Division of Medical Genetics, Department of Medicine, University of Washington, Seattle, WA 98195, USA; Department of Biostatistics, University of Washington, Seattle, WA 98195, USA.
Division of Medical Genetics, Department of Medicine, University of Washington, Seattle, WA 98195, USA.
Am J Hum Genet. 2014 Feb 6;94(2):257-67. doi: 10.1016/j.ajhg.2014.01.005.
The use of large pedigrees is an effective design for identifying rare functional variants affecting heritable traits. Cost-effective studies using sequence data can be achieved via pedigree-based genotype imputation in which some subjects are sequenced and missing genotypes are inferred on the remaining subjects. Because of high cost, it is important to carefully prioritize subjects for sequencing. Here, we introduce a statistical framework that enables systematic comparison among subject-selection choices for sequencing. We introduce a metric "local coverage," which allows the use of inferred inheritance vectors to measure genotype-imputation ability specifically in a region of interest, such as one with prior evidence of linkage. In the absence of linkage information, we can instead use a "genome-wide coverage" metric computed with the pedigree structure. These metrics enable the development of a method that identifies efficient selection choices for sequencing. As implemented in GIGI-Pick, this method also flexibly allows initial manual selection of subjects and optimizes selections within the constraint that only some subjects might be available for sequencing. In the present study, we used simulations to compare GIGI-Pick with PRIMUS, ExomePicks, and common ad hoc methods of selecting subjects. In genotype imputation of both common and rare alleles, GIGI-Pick substantially outperformed all other methods considered and had the added advantage of incorporating prior linkage information. We also used a real pedigree to demonstrate the utility of our approach in identifying causal mutations. Our work enables prioritization of subjects for sequencing to facilitate dissection of the genetic basis of heritable traits.
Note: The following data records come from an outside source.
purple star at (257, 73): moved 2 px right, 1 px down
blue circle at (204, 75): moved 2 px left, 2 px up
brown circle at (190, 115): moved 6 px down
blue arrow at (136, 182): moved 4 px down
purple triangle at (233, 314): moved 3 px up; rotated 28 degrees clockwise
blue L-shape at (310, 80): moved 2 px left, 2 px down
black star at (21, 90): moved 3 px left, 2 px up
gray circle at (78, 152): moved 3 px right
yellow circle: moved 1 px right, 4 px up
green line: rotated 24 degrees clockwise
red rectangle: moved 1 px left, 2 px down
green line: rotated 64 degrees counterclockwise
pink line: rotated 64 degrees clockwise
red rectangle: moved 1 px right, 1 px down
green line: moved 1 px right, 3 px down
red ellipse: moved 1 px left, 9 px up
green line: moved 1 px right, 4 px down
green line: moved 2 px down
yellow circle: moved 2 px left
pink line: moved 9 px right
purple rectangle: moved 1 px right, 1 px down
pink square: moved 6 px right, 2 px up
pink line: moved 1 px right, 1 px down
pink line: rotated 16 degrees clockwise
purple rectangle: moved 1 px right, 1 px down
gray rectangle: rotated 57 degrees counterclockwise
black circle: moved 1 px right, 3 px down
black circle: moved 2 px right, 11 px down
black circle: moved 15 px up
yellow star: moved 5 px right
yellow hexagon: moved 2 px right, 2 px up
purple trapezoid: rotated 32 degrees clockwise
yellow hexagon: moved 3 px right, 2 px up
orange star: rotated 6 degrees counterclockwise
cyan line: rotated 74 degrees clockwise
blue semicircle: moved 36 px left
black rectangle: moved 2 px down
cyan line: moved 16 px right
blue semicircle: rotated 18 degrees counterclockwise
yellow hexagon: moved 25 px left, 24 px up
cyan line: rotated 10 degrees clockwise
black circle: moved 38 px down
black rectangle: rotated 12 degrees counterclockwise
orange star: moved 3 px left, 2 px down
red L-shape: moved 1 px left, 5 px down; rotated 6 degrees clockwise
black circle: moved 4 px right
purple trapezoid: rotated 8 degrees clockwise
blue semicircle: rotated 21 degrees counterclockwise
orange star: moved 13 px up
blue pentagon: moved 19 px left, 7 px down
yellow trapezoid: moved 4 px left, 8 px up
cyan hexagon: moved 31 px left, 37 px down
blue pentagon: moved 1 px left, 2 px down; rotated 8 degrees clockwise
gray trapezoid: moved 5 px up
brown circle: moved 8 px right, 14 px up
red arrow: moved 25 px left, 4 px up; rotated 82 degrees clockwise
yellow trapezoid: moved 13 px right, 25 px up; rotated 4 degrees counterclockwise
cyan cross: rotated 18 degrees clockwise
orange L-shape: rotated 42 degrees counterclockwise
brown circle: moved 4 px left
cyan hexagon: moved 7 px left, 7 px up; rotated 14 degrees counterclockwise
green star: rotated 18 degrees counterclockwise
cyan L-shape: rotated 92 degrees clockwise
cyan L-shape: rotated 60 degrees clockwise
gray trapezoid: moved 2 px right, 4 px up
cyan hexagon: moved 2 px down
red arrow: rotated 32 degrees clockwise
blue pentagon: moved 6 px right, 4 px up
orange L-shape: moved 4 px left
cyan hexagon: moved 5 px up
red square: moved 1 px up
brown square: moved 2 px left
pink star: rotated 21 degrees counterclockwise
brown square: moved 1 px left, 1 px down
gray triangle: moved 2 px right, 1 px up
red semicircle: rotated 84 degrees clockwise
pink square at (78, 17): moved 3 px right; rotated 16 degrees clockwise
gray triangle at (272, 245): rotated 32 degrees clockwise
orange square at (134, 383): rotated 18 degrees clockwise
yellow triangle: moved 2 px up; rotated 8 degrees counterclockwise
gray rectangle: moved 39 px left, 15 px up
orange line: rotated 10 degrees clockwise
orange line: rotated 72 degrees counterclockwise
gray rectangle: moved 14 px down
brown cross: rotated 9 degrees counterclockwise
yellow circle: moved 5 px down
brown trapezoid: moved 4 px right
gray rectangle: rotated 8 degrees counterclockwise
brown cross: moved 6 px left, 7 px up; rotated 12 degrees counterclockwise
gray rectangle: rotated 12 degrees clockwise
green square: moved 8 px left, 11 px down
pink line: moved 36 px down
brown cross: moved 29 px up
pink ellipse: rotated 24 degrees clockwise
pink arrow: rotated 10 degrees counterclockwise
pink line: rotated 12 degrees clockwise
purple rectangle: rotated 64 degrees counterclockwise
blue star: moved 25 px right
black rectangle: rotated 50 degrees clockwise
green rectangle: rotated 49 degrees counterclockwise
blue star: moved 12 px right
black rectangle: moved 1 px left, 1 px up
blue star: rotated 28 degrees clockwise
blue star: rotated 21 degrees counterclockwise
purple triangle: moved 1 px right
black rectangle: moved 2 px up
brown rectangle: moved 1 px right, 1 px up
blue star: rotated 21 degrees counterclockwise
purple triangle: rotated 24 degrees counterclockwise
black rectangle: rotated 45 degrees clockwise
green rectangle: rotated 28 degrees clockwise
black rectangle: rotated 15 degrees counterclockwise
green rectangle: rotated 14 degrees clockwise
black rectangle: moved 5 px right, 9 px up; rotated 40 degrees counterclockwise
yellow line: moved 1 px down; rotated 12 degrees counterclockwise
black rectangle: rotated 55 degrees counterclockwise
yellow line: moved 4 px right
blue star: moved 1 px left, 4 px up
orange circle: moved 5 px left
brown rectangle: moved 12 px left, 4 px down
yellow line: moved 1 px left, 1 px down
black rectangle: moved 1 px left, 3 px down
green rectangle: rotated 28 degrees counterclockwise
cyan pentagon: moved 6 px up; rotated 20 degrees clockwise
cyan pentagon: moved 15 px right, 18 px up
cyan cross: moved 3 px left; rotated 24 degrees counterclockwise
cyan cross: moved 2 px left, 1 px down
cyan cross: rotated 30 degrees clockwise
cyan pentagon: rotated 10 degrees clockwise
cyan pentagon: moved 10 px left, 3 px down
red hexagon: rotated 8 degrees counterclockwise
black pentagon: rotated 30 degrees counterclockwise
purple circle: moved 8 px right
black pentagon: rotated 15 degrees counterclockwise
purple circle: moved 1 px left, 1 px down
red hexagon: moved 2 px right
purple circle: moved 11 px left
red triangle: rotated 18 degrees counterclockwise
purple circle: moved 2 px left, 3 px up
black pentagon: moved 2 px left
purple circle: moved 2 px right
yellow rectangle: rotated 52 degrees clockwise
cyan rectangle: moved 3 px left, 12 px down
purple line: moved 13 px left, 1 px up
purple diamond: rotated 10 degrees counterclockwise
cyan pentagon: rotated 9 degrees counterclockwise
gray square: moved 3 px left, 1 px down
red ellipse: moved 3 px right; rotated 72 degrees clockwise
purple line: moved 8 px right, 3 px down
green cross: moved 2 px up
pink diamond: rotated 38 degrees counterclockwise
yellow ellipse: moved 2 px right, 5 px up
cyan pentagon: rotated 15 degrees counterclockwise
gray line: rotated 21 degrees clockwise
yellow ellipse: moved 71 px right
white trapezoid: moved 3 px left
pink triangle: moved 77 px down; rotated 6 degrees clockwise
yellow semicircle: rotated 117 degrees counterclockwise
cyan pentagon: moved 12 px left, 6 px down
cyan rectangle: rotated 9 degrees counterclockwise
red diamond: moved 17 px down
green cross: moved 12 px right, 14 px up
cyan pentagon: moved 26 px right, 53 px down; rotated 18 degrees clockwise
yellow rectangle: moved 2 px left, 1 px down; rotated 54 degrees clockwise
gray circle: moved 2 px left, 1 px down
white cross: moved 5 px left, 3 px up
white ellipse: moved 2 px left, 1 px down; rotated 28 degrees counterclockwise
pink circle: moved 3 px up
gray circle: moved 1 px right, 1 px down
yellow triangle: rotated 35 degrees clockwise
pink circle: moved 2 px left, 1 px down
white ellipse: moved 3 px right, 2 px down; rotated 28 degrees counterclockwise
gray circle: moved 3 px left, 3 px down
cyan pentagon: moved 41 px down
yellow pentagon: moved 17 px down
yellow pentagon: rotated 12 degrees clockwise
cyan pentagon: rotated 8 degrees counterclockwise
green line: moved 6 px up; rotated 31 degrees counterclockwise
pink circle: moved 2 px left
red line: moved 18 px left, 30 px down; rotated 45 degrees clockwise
利用大型家系是鉴定影响遗传性状的罕见功能变异的有效设计。通过基于家系的基因型推断,可以使用经济有效的序列数据进行研究,其中一些个体进行测序,其余个体的缺失基因型进行推断。由于成本高昂,因此仔细优先选择测序对象非常重要。在这里,我们介绍了一种统计框架,可实现对测序对象选择的系统比较。我们引入了一个度量标准“局部覆盖率”,该标准允许使用推断的遗传向量来专门测量目标区域(例如具有先前连锁证据的区域)中的基因型推断能力。在没有连锁信息的情况下,我们可以使用基于家系结构计算的“全基因组覆盖率”度量标准。这些指标使我们能够开发一种方法,该方法可以识别用于测序的有效选择方案。作为 GIGI-Pick 的实现方法,该方法还可以灵活地进行初始手动选择,并在仅一些个体可能进行测序的约束条件下优化选择。在本研究中,我们使用模拟来比较 GIGI-Pick 与 PRIMUS、ExomePicks 和常见的选择对象的特定方法。在常见和罕见等位基因的基因型推断中,GIGI-Pick 均明显优于所有其他考虑的方法,并且具有纳入先前连锁信息的额外优势。我们还使用真实的家系证明了我们的方法在识别因果突变中的实用性。我们的工作可以优先选择测序对象,以促进对遗传性状遗传基础的剖析。